╔══

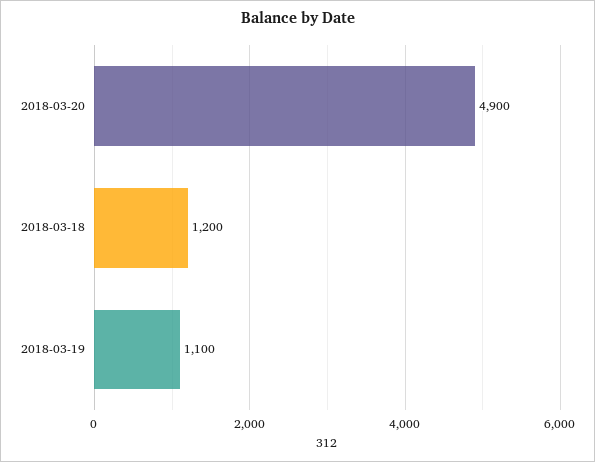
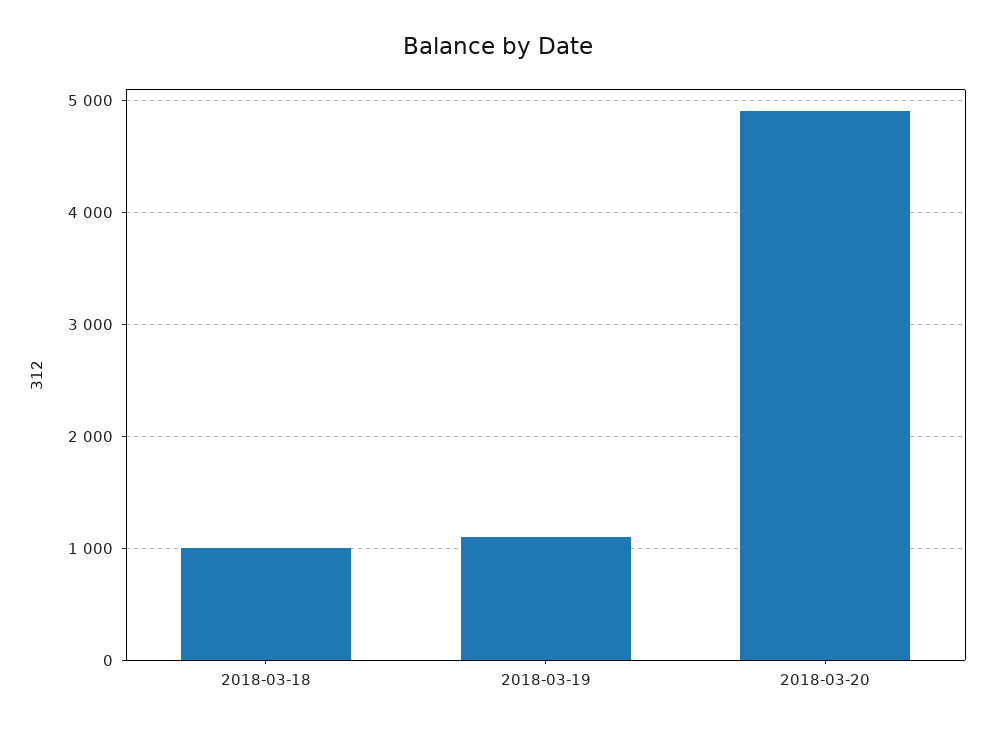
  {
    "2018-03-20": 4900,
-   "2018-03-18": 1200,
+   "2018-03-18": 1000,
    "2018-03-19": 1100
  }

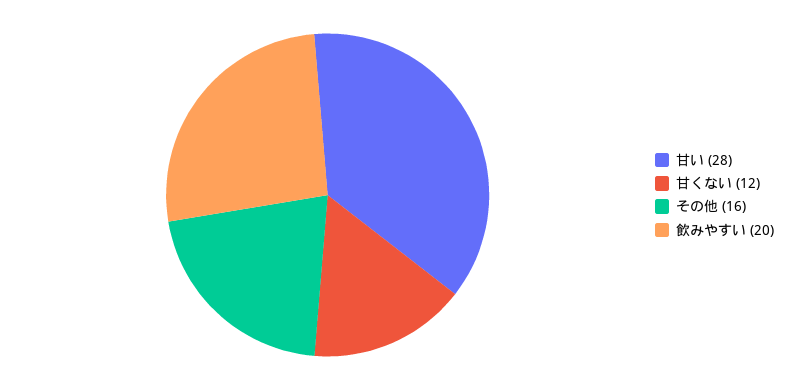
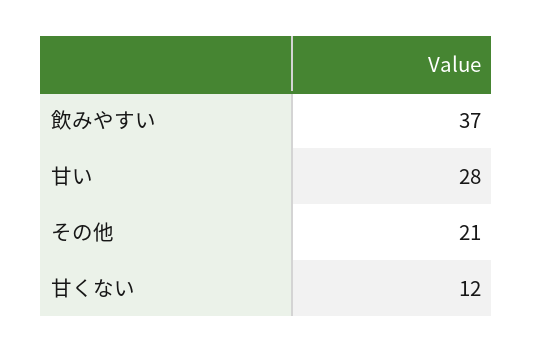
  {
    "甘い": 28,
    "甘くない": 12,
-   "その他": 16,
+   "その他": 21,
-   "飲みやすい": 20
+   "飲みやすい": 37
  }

╚══

**What to produce:** Every line of the data should be transcribed exactly. Omit the images.

**Response below:**
  {
    "2018-03-20": 4900,
-   "2018-03-18": 1200,
+   "2018-03-18": 1000,
    "2018-03-19": 1100
  }

  {
    "甘い": 28,
    "甘くない": 12,
-   "その他": 16,
+   "その他": 21,
-   "飲みやすい": 20
+   "飲みやすい": 37
  }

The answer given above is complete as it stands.